Trump’s tariff policy didn’t just raise costs. It created the perfect environment for fraud.

The Bottom Line

This is a policy that:

Eliminated a consumer protection that existed for decades
Raised prices on every single international package entering the United States
Hit hardest on low- and middle-income consumers who shop for deals from international sellers
Created new carrier surcharges that pile on top of government duties
Was partially struck down by the Supreme Court — and then reimposed on the same day
Created a perfect breeding ground for scammers who now mimic legitimate fee notices
Was made permanent by Congress in the “One Big Beautiful Bill Act”
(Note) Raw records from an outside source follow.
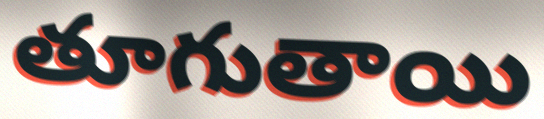
తూగుతాయి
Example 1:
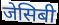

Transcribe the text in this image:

जेसिबी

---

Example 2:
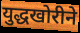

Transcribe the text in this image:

युद्धखोरीने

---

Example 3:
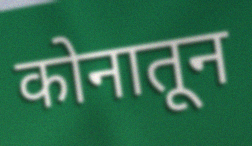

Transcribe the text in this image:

कोनातून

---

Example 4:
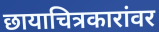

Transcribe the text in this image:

छायाचित्रकारांवर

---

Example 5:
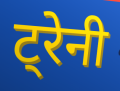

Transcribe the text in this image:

ट्रेनी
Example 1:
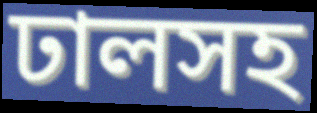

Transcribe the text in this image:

ঢালসহ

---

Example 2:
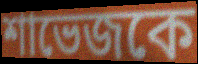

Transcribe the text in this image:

শাভেজকে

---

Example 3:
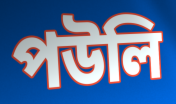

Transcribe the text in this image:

পউলি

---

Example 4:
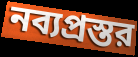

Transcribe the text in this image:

নব্যপ্রস্তর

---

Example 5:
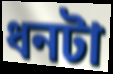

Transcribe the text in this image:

ধনটা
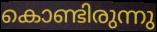
കൊണ്ടിരുന്നു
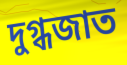
দুগ্ধজাত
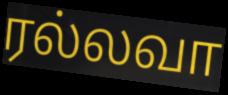
ரல்லவா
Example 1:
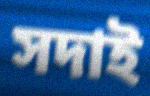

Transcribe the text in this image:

সদাই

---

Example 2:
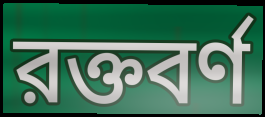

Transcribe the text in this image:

রক্তবর্ণ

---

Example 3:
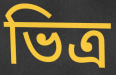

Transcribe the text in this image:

ভিত্র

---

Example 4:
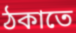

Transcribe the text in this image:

ঠকাতে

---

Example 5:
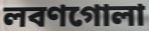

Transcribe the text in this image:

লবণগোলা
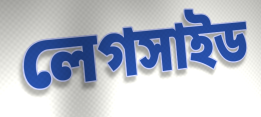
লেগসাইড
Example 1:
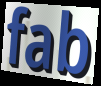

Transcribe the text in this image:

fab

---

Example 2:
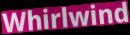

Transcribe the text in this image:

Whirlwind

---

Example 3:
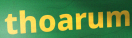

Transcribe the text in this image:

thoarum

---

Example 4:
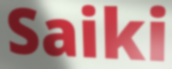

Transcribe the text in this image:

Saiki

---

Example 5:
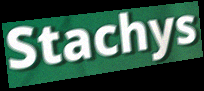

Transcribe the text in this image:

Stachys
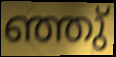
ഞ്ഞു്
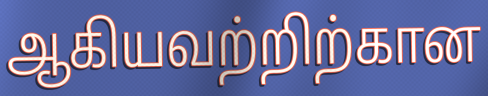
ஆகியவற்றிற்கான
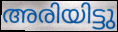
അരിയിട്ടു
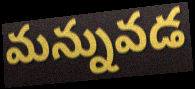
మన్నువడ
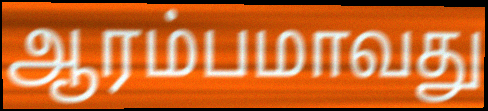
ஆரம்பமாவது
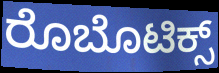
ರೊಬೊಟಿಕ್ಸ್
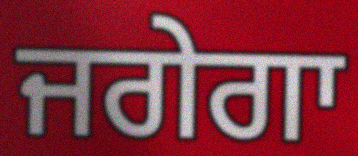
ਜਗੇਗਾ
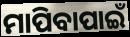
ମାପିବାପାଇଁ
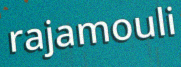
rajamouli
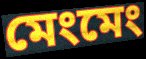
মেংমেং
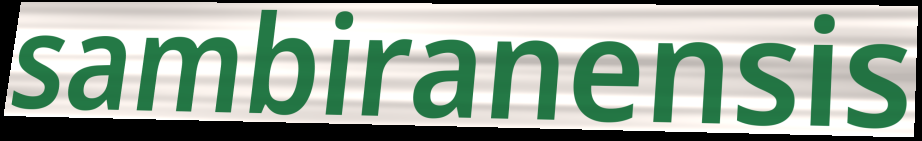
sambiranensis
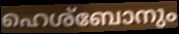
ഹെശ്ബോനും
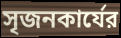
সৃজনকার্যের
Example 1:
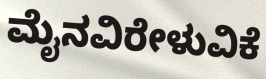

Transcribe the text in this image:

ಮೈನವಿರೇಳುವಿಕೆ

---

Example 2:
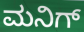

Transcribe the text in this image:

ಮನಿಗ್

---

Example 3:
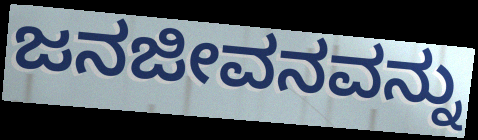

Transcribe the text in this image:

ಜನಜೀವನವನ್ನು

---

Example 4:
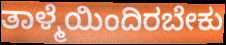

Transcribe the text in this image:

The next time a UPS driver shows up at your door and asks you to pay $47 before he’ll hand you a $30 package, remember who did this.

Sources

  • White House: Executive Order, “Suspending Duty-Free De Minimis Treatment for All Countries.” July 30, 2025.
  • White House: Fact Sheet, “President Donald J. Trump Closes De Minimis Exemptions to Combat China’s Role in America’s Synthetic Opioid Crisis.” April 2, 2025.
  • UPS: “Tariffs and Their Impact on International Shipping.” Updated February 23, 2026.
  • UPS: “Understanding Import Fees.” Accessed April 2026. Documents the $12 International Collect on Delivery fee.
  • FedEx: “Stay On Top Of International US Tariffs Impact.” Updated February 20, 2026.
  • SCOTUSblog: “Supreme Court strikes down tariffs.” February 20, 2026.
  • Skadden: “The Supreme Court Ends IEEPA Tariffs, Bringing Fresh Uncertainty.” February 24, 2026. Notes Trump signed same-day EO continuing de minimis suspension.
  • Marketplace/NPR: “Yep, the de minimis tariff exemption is still suspended.” March 3, 2026.
  • NPR: “Shein and Temu will cost more, thanks to massive tariffs going into effect.” May 2, 2025. Documents the $33 dog harnesses with $46 in import charges.
  • ABC News: “Shein and Temu products impacted by tariffs: What to know.” May 14, 2025.
  • Value Added Resource: “UPS & FedEx Increase Fees For US Imports Ahead Of End Of De Minimis.” August 26, 2025.
  • White & Case: “United States to suspend customs de minimis entry for most shipments on August 29, 2025.” August 5, 2025.